### Task objective
Repeat only the lines below from the one containing "GANN Corporation warrants" through the one containing "in accordance with", inclusive, exactly as written.

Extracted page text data
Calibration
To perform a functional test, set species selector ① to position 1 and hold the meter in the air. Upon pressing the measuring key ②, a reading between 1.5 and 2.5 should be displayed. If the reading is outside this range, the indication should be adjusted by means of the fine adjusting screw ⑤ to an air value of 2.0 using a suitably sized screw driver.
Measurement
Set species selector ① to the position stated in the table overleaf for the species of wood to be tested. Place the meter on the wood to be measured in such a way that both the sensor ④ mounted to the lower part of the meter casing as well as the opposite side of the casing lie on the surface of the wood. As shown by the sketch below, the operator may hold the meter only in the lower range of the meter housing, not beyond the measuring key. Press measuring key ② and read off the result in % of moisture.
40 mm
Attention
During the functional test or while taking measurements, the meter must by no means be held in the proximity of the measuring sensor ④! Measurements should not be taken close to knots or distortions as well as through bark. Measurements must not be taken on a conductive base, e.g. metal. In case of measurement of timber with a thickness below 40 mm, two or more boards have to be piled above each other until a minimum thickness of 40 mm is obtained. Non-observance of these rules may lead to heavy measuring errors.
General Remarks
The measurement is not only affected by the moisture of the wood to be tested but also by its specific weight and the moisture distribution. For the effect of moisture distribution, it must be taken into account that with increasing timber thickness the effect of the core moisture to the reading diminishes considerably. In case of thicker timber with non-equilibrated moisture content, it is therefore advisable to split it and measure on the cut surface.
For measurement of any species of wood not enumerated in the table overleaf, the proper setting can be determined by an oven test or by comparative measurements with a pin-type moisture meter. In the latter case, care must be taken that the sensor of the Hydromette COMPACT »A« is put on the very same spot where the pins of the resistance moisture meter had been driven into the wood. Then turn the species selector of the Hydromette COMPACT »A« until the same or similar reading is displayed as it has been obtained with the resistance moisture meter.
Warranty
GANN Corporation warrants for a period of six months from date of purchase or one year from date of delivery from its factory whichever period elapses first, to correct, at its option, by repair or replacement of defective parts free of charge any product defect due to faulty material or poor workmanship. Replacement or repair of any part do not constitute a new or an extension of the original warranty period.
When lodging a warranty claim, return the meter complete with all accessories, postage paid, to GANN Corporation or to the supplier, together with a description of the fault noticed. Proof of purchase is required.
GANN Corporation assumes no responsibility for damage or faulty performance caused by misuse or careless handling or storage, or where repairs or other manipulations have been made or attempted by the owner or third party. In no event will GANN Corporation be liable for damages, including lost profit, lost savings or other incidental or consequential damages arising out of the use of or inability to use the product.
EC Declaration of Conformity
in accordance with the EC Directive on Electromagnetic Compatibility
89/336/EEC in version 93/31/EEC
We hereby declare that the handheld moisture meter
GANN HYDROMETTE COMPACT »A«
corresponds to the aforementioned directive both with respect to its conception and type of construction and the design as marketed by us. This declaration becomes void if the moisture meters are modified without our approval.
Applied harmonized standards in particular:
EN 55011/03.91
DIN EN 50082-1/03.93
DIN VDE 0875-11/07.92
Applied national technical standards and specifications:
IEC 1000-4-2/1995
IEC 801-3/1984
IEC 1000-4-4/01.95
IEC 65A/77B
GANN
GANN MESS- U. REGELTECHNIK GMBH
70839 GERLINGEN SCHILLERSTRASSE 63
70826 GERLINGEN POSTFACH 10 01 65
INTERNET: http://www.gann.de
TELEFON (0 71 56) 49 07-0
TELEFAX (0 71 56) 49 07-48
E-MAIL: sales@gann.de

* * *

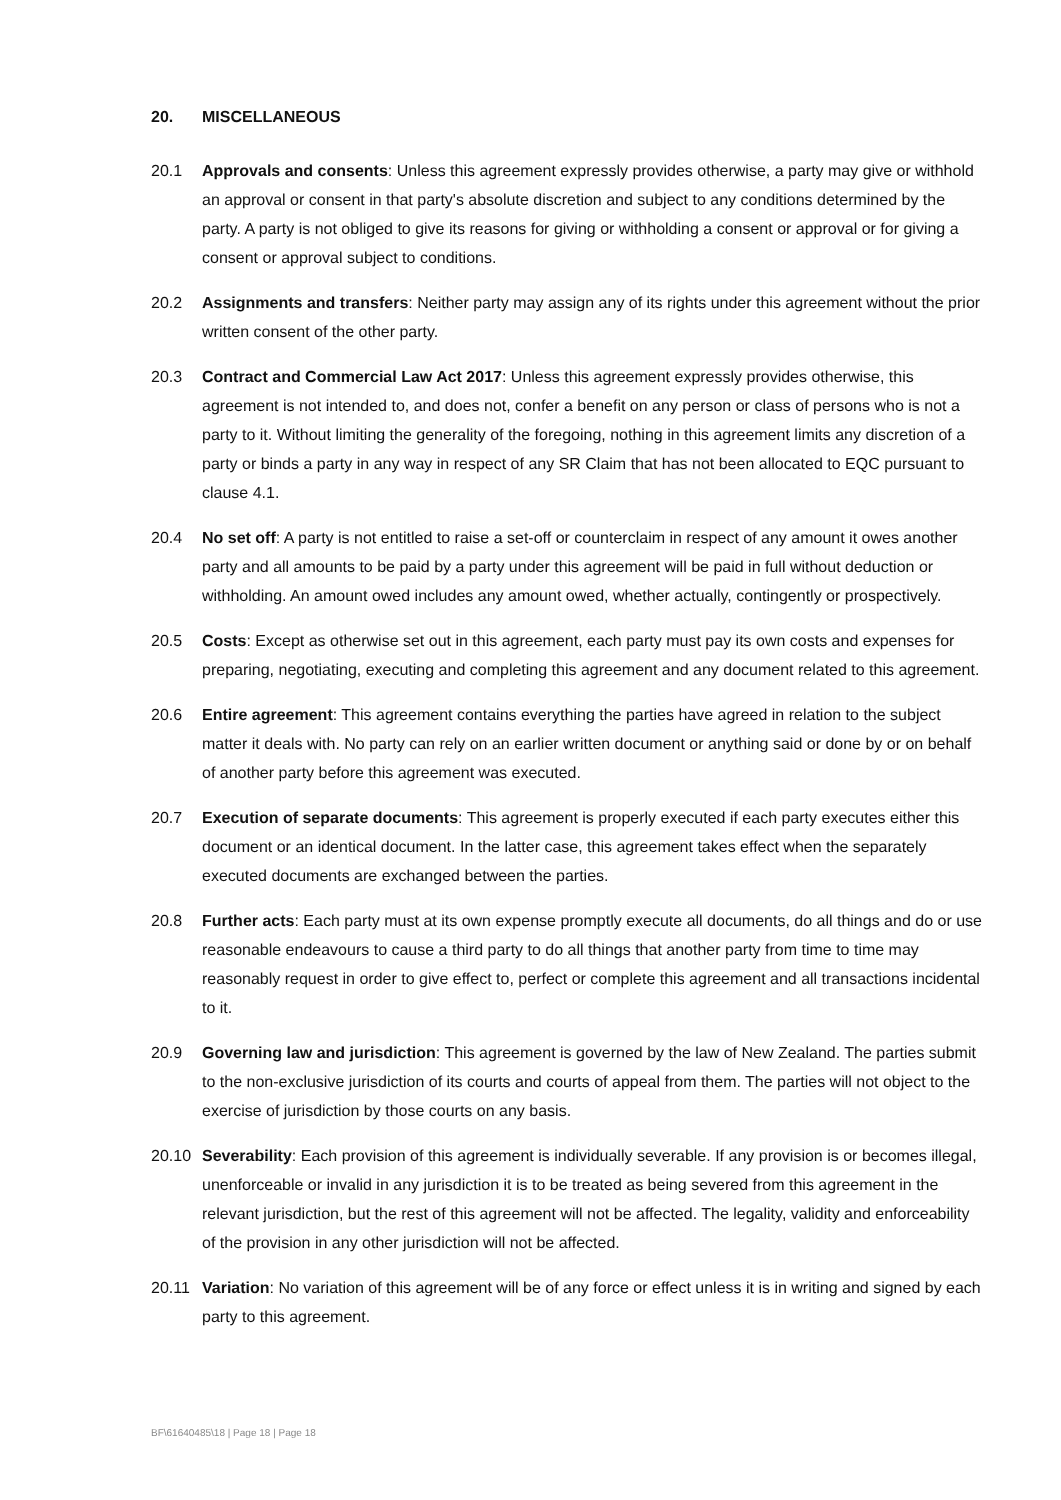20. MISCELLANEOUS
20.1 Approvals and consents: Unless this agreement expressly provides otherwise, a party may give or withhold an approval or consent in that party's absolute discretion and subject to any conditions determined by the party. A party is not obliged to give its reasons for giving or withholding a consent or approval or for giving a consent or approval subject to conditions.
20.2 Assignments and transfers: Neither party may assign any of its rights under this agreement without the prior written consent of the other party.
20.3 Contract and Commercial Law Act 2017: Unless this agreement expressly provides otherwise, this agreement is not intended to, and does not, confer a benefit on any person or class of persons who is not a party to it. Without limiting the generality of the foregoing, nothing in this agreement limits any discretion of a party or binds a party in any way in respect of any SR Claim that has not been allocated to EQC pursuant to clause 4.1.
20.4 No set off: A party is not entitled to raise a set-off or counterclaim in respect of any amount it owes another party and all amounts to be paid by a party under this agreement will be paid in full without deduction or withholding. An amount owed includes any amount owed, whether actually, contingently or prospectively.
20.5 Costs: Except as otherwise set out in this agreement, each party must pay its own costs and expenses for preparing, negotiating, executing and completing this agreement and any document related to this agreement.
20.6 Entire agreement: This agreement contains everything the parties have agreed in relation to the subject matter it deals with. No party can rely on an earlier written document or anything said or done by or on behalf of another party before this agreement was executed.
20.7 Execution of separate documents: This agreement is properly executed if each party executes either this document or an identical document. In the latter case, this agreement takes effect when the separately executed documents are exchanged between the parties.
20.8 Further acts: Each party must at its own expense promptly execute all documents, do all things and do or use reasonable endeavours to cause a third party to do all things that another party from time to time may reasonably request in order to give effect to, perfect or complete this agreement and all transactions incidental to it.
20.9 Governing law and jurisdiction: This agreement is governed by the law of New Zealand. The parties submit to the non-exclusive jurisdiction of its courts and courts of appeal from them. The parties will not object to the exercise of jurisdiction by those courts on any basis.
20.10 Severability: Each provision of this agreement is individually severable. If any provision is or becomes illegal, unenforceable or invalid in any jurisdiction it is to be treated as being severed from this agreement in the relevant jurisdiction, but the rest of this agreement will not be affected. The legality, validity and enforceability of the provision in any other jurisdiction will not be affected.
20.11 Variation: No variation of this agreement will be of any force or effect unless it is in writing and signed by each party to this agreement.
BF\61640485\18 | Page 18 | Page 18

### Solution below
GANN Corporation warrants for a period of six months from date of purchase or one year from date of delivery from its factory whichever period elapses first, to correct, at its option, by repair or replacement of defective parts free of charge any product defect due to faulty material or poor workmanship. Replacement or repair of any part do not constitute a new or an extension of the original warranty period.
When lodging a warranty claim, return the meter complete with all accessories, postage paid, to GANN Corporation or to the supplier, together with a description of the fault noticed. Proof of purchase is required.
GANN Corporation assumes no responsibility for damage or faulty performance caused by misuse or careless handling or storage, or where repairs or other manipulations have been made or attempted by the owner or third party. In no event will GANN Corporation be liable for damages, including lost profit, lost savings or other incidental or consequential damages arising out of the use of or inability to use the product.
EC Declaration of Conformity
in accordance with the EC Directive on Electromagnetic Compatibility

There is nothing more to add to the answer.